В кладовой не было окон, и свет лился лишь сверху – искусственный, от которого у Анны давно уже глаза резало, вплоть до слёз и чиханья. Иногда она даже говорила в шутку, будто у неё на электрическое освещение аллергия. И всегда, с тех самых пор, как они с Землероем стали друзьями, никакой иной свет не был ей мил, кроме света луны, солнца и звёзд – а здесь, в кладовой, ни того, ни другого, ни третьего не было, да ещё и сверху валились пауки, как десантный отряд.
Анна сердито закусила губу и стала разговаривать сама с собой.
– Если подумать, – сказала она, – то это они тут во всём виноваты, а не я. Да, – она уверенно качнула головой, – это мама всё начала, а я тут ни при чём. Если им так надо, чтобы я тут сидела и училась – да я ведь всё равно учиться бы стала! Только рядом с Землероем… с Землероем, к нему бы поближе. Я вот не приду сегодня, и он снова обидится. И как мне у него прощения просить? Ведь если я его всерьёз расстрою, быть может… и не будем мы с ним никогда больше друзьями. А мне он нужен… очень-очень нужен. Без него, – Анна рассеянно раскрыла сборник заданий, – в этом мире даже красок нет. Света нет. Ничего хорошего нет, когда я его не вижу. Он мне больше, чем друг, он мне как брат… или не брат… даже не знаю… как половинка – вот это точнее. И мама у меня меня саму отбирает! Вот как мне не злиться? Мама не знает, конечно, но… но ведь мне от этого не легче.
Если хочет мама, чтобы я тут сидела – да пожалуйста, хоть всю жизнь просижу! – Анна упрямо вздёрнула голову выше и решительно занесла руку над сборником. – Только… тьфу-тьфу… если Землерой со мной из-за этого поругается, то я её никогда в жизни не прощу!
* * *
Много времени утекло с тех пор, как Анну под домашний арест посадили. Наверное, был уже вечер – или близко к вечеру. Анна не знала точно. Она склонялась над страницами сборника и грызла карандаш, чтобы сгрызть точно так же тяжёлую свербящую боль, поселившуюся в сердце. И, если на глаза ей и наворачивались слёзы, она смахивала их раздражённым движением ладони и бормотала дрожащим голоском себе под нос:
– Вот, развелось тут пыли и пауков в кладовой, не ухаживали сколько… а теперь у меня из-за этого глаза слезятся, не вижу ничего…
В щели между дверью и полом осталась только темнота, чуть подкрашенная жёлтым электрическим сиянием.

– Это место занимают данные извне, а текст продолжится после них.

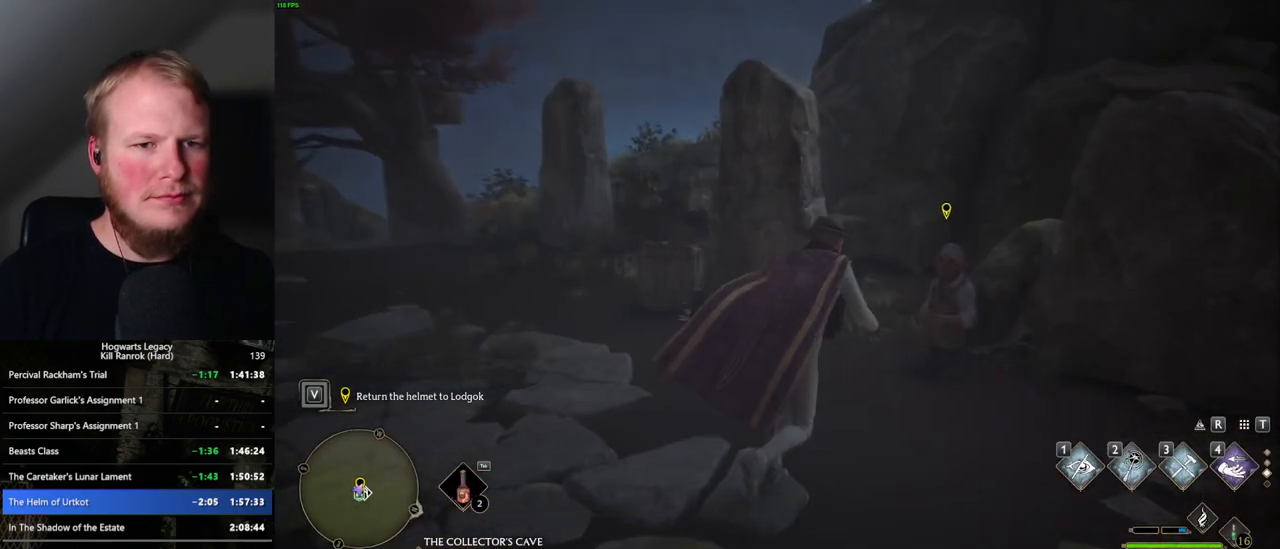
{"keys": [], "mouse": [], "events": [[17, "f", "up"], [100, "f", "down"], [167, "w", "up"], [183, "f", "up"], [250, "f", "down"], [333, "f", "up"]]}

Видимо, уже кончился длинный летний день. Анна подпёрла голову рукой и устало шепнула:
– Эх, Землерой… прости меня, пожалуйста, если ты слышишь… ведь ты же говорил, что тебе ветер ответы нашёптывает, что тебе птицы передают на своём языке, что на свете делается.
За дверью кто-то переступил с ноги на ногу. Тяжёлую эту поступь Анна не могла не опознать сразу же: это дедушка приблизился к порогу и встал там. Она видела кончики его старых домашних тапочек в щели.
– Эй, – приглушённо позвал её дедушка, – Анна.
Анна заткнула уши пальцами – но она всё равно его слышала.
– Эй, – повторил дедушка, – я же знаю, что ты не спишь. Ты там вовсю пыхтишь, как паровозик, а так ты пыхтишь, только когда злишься.
Анна распрямилась, и сборник с шелестом соскользнул у неё с колен, обрушился на пол. Анна сжала пальцы в крепкий замок.
– Сама понимаешь, не дело творишь, – мягко произнёс дед, – мать твоя теперь ужасно расстроена. Не люблю я её жалеть, потому что она только и делает, что жалости к себе требует, но тут… мать ты крепко обидела, а родителей оскорблять – последнее дело на свете, сама понимаешь.
Анна сжала кулаки и крикнула:
– Она первая начала! Чего она вечно ко мне придирается?
– Перегибает она иногда палку, но поверь, не со зла, – сказал ей дед самым что ни на есть уверенным голосом. – Всё, что она делает, она делает ради тебя, как сама мать-природа. Она и голубит, и губит порой, но ни одно живое существо не сомневается в том, что так надо.